Academics Students attended school 5 ½ days each week. Yes, that meant Saturdays. Students entering the new high school could chose from two courses of study: Latin Scientific or English Scientific. Latin Scientific was designed for students planning to go to college. Students whose education would be done when they graduated RHS selected the English Scientific courses. Subjects taught on typical day included: Latin, Astronomy, Algebra, Greek or German, Virgil, Caesar, Political Economy, Bookkeeping, Physics, Music, Writing, English language and Philosophy. Later penmanship and public speaking classes were added. There were no electives or no study halls.  New wooden desks were purchased for the high school students. These desks had writing surface that lifted up with storage below. Some members of the Town Council worried that the lids would be raised to conceal “class sleepers, idlers and mischief makers.”  

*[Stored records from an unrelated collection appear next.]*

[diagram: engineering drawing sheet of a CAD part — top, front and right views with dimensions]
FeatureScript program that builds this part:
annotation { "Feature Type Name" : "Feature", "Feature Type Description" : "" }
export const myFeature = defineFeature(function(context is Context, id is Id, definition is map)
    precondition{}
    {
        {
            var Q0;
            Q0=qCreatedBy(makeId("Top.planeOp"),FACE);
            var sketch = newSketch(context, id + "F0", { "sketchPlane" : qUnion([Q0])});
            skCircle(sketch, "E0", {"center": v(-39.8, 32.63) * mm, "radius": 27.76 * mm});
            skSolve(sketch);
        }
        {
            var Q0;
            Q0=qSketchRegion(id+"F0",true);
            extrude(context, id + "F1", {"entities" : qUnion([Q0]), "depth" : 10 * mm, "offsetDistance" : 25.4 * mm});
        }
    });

Sports and Clubs  Since there were no playing fields near the school, options for team sports were limited. In the 1890s boys formed the RHS Student Athletic Association to participate in track and field events out of town. Eventually an area behind the school was fenced off for a baseball field.  Within a few years of the school’s founding, a debating society was formed to discuss local and national current events. Students produced a school literary magazine and newspaper that was funded by ads from local merchants and sold by subscription.  A student formed chorus gave a concert in December 1891 to raise money to purchase new textbooks for the school. 
School Life Even though the numbers for each class were small by today’s standards, students showed their class spirit. In a newspaper from 1878, a student wrote about 
a senior “who was so loyal that he kept his thermometer at 78 degrees. What will be the fate of a man from the Class of 1897 if this becomes a custom?’ Through the 1870s and 1880s the size of each freshman class numbered between 20 and 30 with a third to a quarter of them completing their senior year. A breakdown of the class of 1878 reveals what happened to the class during their high school years. Starting with 22, 7 remained to graduate. “Of the 15 who left, 4 are teaching school, 2 transferred to other schools, 1 died, 1 got married, 1 works at the post office, 1 works as a clerk and 5 are at home.” School life was not all academic. Each year classes went as a group on winter sleigh rides to Tolland or to skating parties. There were yearly dances held in the assembly hall of the high school. Punch and cookies were served. Piano music was played as young men asked young women to walk sedately about the room with them. For the senior class the year was ended with a class picnic at Snipsic Lake. Students could take a ride around the lake on small steamboats or rent a canoe. 
New School Needed  By the 1890s it was evident that the school age population of Rockville was growing. High school and middle school students overflowed the rooms of the Brick School. School leaders felt that a building just for a high school was needed. The old school lacked sufficient faculty, equipment and supplies for high school courses. The curriculum should be expanded to offer courses not just to college bound students but to those interested in business careers. The City of Rockville and local mill owners want to promote Rockville as a progressive and prosperous place to attract businesses and new residents.  The next home of Rockville High School was dedicated in 1892.